## TRECHO FORNECIDO:
———

Para Lucio, de um modo geral, a tecnologia traria inúmeros benefícios à sociedade, já que foi provada e aprovada por vários países considerados de primeiro mundo. A cidade de Londres, por exemplo, é equipada com uma capilaridade de sensores espalhados, que coletam informações e entregam isso em uma plataforma on-line. O resultado foi que pessoas que sofrem de doenças respiratórias crônicas puderam se prevenir contra eventuais crises que pudessem ter por conta das condições climáticas da cidade. Essa mesma característica se estende a Dublin, Amsterdam, Berna, entre outras cidades europeias.

Já no caso das indústrias, Lucio explica que a IoT se aplica à necessidade que elas têm de tornar conectados seus processos auxiliares de produção. Todas estão voltadas a produzir um determinado produto com a máxima eficiência possível, porém, a concentração de esforços e uso de tecnologias se dá para otimizar esse processo, ou seja, automatizar a produção. É aí que entra o papel da Internet das Coisas.

“Vamos usar de exemplo um ferramental que transporte o produto final de uma unidade para outra. Se ele não se encontra no local correto no momento de chegada do produto, acaba gerando “gargalos” na indústria e atrasando processos. Em uma Indústria 4.0, que envolve Internet das Coisas, analytics, big data, automação, infraestrutura de redes, computação cognitiva, este processo estaria integrado, otimizando seu funcionamento e evitando situações como essa”, garante.

No ambiente doméstico não é diferente. Lucio explica que, apesar de não serem especialistas em automação residencial, o processo é muito simples.

“Vamo supor que você tenha saído e esquecido o forno do seu fogão ligado. Se sua residência é automatizada e seu fogão possui um sensor, você imediatamente receberia pelo smartphone um alerta sobre a situação e teria como voltar para casa ou até dar um comando remoto de desligamento. Isso é possível para qualquer funcionalidade da sua casa”, conclui.

Com tantos benefícios mencionados, é difícil atentar para os perigos oriundos da Inteligência Artificial. Para Eduardo Magrani, coordenador da área de Direito e Tecnologia do Instituto de Tecnologia e Sociedade do Rio de Janeiro (ITS Rio), nós estamos mais dependentes da IA do que podemos imaginar.

“Com a internet, a gente usa inteligência artificial o tempo todo. Quando surge qualquer dúvida hoje, corremos para o Google. E o buscador do Google é uma inteligência artificial, ele trabalha com algoritmos. É que a gente tem uma ideia errada do que é Inteligência Artificial e não percebemos a presença dela no dia a dia”, salienta Eduardo.

———

## DADOS FORNECIDOS:
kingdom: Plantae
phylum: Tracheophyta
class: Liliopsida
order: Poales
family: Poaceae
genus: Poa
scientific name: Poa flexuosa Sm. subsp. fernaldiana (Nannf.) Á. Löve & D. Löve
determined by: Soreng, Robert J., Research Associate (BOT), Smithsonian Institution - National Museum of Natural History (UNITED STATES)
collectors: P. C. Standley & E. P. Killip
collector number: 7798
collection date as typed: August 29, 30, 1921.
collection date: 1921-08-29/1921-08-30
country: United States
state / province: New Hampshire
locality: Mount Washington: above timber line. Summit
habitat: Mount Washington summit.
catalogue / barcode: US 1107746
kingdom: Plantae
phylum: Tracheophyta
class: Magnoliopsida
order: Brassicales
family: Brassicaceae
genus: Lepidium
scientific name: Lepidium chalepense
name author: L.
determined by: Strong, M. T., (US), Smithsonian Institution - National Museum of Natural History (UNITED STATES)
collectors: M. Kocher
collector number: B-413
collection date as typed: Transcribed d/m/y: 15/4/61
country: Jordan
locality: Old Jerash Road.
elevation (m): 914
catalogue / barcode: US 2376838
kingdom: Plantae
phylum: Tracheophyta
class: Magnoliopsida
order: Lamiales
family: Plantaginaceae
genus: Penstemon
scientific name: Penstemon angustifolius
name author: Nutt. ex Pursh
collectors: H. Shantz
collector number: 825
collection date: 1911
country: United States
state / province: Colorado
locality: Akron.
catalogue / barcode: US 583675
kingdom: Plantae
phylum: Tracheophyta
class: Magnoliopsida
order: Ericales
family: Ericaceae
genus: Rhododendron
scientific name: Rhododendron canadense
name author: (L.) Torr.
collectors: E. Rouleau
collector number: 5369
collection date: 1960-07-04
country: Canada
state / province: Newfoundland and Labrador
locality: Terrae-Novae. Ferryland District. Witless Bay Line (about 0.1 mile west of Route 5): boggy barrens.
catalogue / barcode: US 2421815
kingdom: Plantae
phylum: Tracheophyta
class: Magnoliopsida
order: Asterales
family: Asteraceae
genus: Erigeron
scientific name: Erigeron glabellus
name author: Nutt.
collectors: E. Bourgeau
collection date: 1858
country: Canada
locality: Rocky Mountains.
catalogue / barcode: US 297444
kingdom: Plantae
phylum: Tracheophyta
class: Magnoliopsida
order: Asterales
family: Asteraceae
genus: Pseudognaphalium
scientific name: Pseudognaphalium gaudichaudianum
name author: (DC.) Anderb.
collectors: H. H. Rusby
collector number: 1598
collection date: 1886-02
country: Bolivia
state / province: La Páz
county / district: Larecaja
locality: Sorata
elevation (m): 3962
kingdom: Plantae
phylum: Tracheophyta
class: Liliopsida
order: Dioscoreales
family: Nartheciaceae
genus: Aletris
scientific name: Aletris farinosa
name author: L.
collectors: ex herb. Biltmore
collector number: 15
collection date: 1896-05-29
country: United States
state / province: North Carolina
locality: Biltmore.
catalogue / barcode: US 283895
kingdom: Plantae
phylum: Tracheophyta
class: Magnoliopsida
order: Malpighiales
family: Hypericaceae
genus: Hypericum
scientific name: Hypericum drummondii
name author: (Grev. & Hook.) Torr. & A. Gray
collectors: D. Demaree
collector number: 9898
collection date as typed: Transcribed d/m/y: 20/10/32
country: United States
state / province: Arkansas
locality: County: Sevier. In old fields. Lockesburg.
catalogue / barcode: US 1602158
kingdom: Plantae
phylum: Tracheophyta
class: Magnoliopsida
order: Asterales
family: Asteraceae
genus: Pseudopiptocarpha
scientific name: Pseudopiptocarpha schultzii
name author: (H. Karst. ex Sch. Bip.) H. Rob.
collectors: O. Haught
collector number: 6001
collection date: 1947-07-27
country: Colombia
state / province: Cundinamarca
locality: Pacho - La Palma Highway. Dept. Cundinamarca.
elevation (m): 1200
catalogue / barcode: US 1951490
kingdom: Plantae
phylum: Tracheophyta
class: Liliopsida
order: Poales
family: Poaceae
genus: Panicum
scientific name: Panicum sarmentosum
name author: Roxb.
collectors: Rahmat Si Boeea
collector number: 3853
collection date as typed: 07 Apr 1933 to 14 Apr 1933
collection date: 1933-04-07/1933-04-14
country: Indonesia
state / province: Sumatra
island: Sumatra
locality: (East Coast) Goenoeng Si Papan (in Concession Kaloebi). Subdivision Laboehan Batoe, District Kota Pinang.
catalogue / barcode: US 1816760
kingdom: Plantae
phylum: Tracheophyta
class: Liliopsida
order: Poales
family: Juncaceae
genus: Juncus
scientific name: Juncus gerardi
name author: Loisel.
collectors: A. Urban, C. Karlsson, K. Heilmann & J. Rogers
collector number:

———

## TRABALHO A FAZER:
1) Por favor, responda com base no trecho sobre Internet das Coisas:
(a) Além de Londres, quais cidades europeias são citadas por terem a mesma característica?
(b) No exemplo doméstico, o que foi esquecido ligado?
(c) Que cargo Eduardo Magrani ocupa?
2) Extraia do trecho sobre Internet das Coisas, sem alterar nada, a parte que começa em "Já no caso das" e segue até "Internet das Coisas.".

## RESULTADOS DAS TAREFAS:
1)
(a) Dublin, Amsterdam e Berna.
(b) O forno do fogão.
(c) Coordenador da área de Direito e Tecnologia do Instituto de Tecnologia e Sociedade do Rio de Janeiro (ITS Rio).

2)
Já no caso das indústrias, Lucio explica que a IoT se aplica à necessidade que elas têm de tornar conectados seus processos auxiliares de produção. Todas estão voltadas a produzir um determinado produto com a máxima eficiência possível, porém, a concentração de esforços e uso de tecnologias se dá para otimizar esse processo, ou seja, automatizar a produção. É aí que entra o papel da Internet das Coisas.